◆ Supplied entries ◆
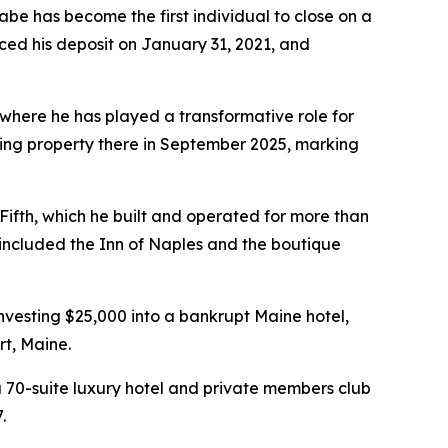
e has become the first individual to close on a
ced his deposit on January 31, 2021, and
where he has played a transformative role for
ining property there in September 2025, marking
ifth, which he built and operated for more than
so included the Inn of Naples and the boutique
vesting $25,000 into a bankrupt Maine hotel,
rt, Maine.
 70-suite luxury hotel and private members club
.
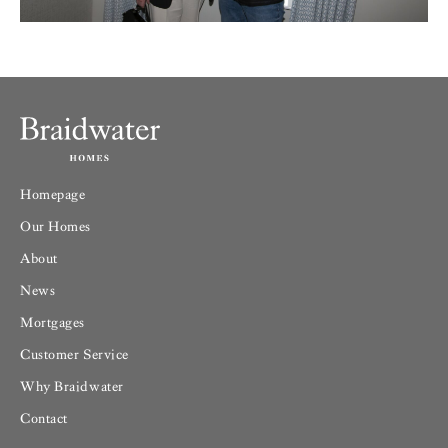
Homepage
Our Homes
About
News
Mortgages
Customer Service
Why Braidwater
Contact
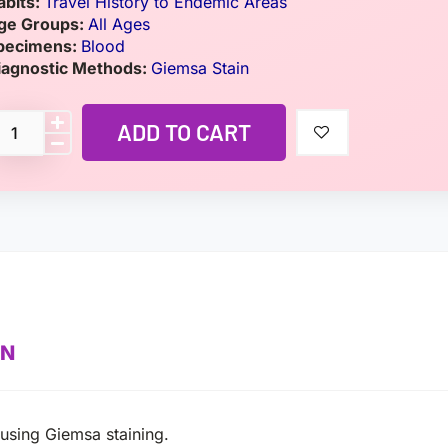
abits:
Travel History to Endemic Areas
ge Groups:
All Ages
pecimens:
Blood
iagnostic Methods:
Giemsa Stain
ADD TO CART
ON
using Giemsa staining.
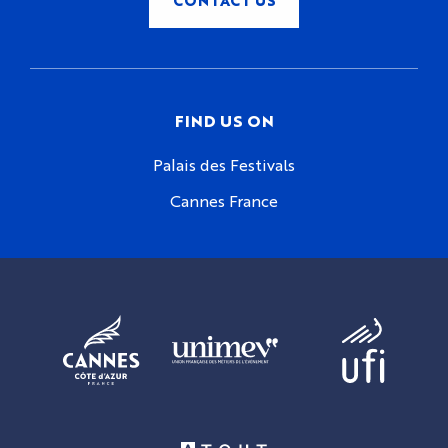
FIND US ON
Palais des Festivals
Cannes France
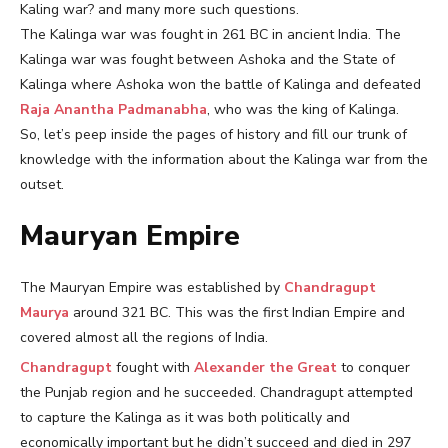
Kaling war? and many more such questions.
The Kalinga war was fought in 261 BC in ancient India. The
Kalinga war was fought between Ashoka and the State of
Kalinga where Ashoka won the battle of Kalinga and defeated
Raja Anantha Padmanabha
, who was the king of Kalinga.
So, let’s peep inside the pages of history and fill our trunk of
knowledge with the information about the Kalinga war from the
outset.
Mauryan Empire
The Mauryan Empire was established by
Chandragupt
Maurya
around 321 BC. This was the first Indian Empire and
covered almost all the regions of India.
Chandragupt
fought with
Alexander the Great
to conquer
the Punjab region and he succeeded. Chandragupt attempted
to capture the Kalinga as it was both politically and
economically important but he didn’t succeed and died in 297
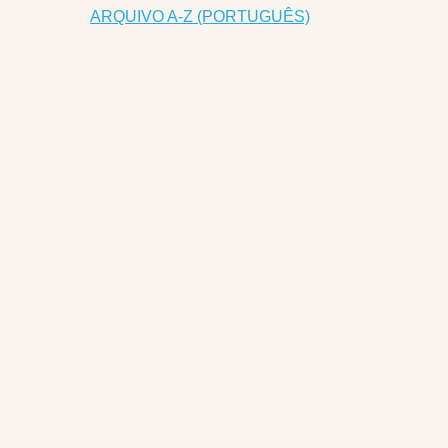
ARQUIVO A-Z (PORTUGUÊS)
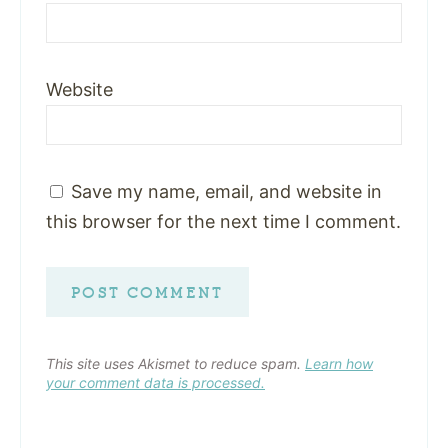
Website
Save my name, email, and website in
this browser for the next time I comment.
This site uses Akismet to reduce spam.
Learn how
your comment data is processed.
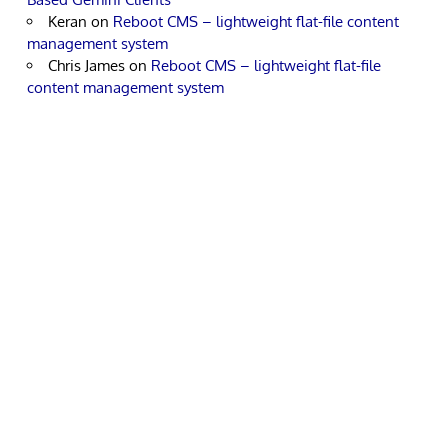
Keran
on
Reboot CMS – lightweight flat-file content
management system
Chris James
on
Reboot CMS – lightweight flat-file
content management system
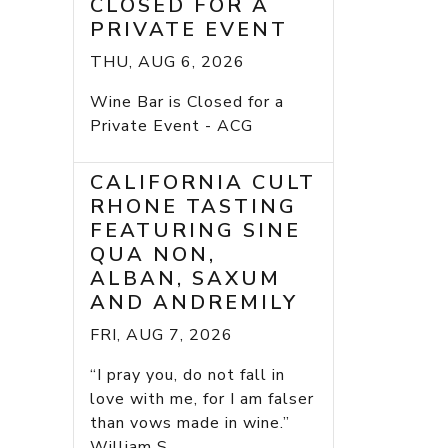
CLOSED FOR A
PRIVATE EVENT
THU, AUG 6, 2026
Wine Bar is Closed for a
Private Event - ACG
CALIFORNIA CULT
RHONE TASTING
FEATURING SINE
QUA NON,
ALBAN, SAXUM
AND ANDREMILY
FRI, AUG 7, 2026
“I pray you, do not fall in
love with me, for I am falser
than vows made in wine.”
William S...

◆ Problem to work on ◆
Make an exact copy of the records above, with the pictures left out.

◆ Problem solution ◆
e has become the first individual to close on a
ced his deposit on January 31, 2021, and
where he has played a transformative role for
ining property there in September 2025, marking
ifth, which he built and operated for more than
so included the Inn of Naples and the boutique
vesting $25,000 into a bankrupt Maine hotel,
rt, Maine.
 70-suite luxury hotel and private members club
.
Homepage
Our Homes
About
News
Mortgages
Customer Service
Why Braidwater
Contact
abits:
Travel History to Endemic Areas
ge Groups:
All Ages
pecimens:
Blood
iagnostic Methods:
Giemsa Stain
ADD TO CART
ON
using Giemsa staining.
FIND US ON
Palais des Festivals
Cannes France
Kaling war? and many more such questions.
The Kalinga war was fought in 261 BC in ancient India. The
Kalinga war was fought between Ashoka and the State of
Kalinga where Ashoka won the battle of Kalinga and defeated
Raja Anantha Padmanabha
, who was the king of Kalinga.
So, let’s peep inside the pages of history and fill our trunk of
knowledge with the information about the Kalinga war from the
outset.
Mauryan Empire
The Mauryan Empire was established by
Chandragupt
Maurya
around 321 BC. This was the first Indian Empire and
covered almost all the regions of India.
Chandragupt
fought with
Alexander the Great
to conquer
the Punjab region and he succeeded. Chandragupt attempted
to capture the Kalinga as it was both politically and
economically important but he didn’t succeed and died in 297
ARQUIVO A-Z (PORTUGUÊS)
Website
Save my name, email, and website in
this browser for the next time I comment.
This site uses Akismet to reduce spam.
Learn how
your comment data is processed.
Keran
on
Reboot CMS – lightweight flat-file content
management system
Chris James
on
Reboot CMS – lightweight flat-file
content management system
CLOSED FOR A
PRIVATE EVENT
THU, AUG 6, 2026
Wine Bar is Closed for a
Private Event - ACG
CALIFORNIA CULT
RHONE TASTING
FEATURING SINE
QUA NON,
ALBAN, SAXUM
AND ANDREMILY
FRI, AUG 7, 2026
“I pray you, do not fall in
love with me, for I am falser
than vows made in wine.”
William S...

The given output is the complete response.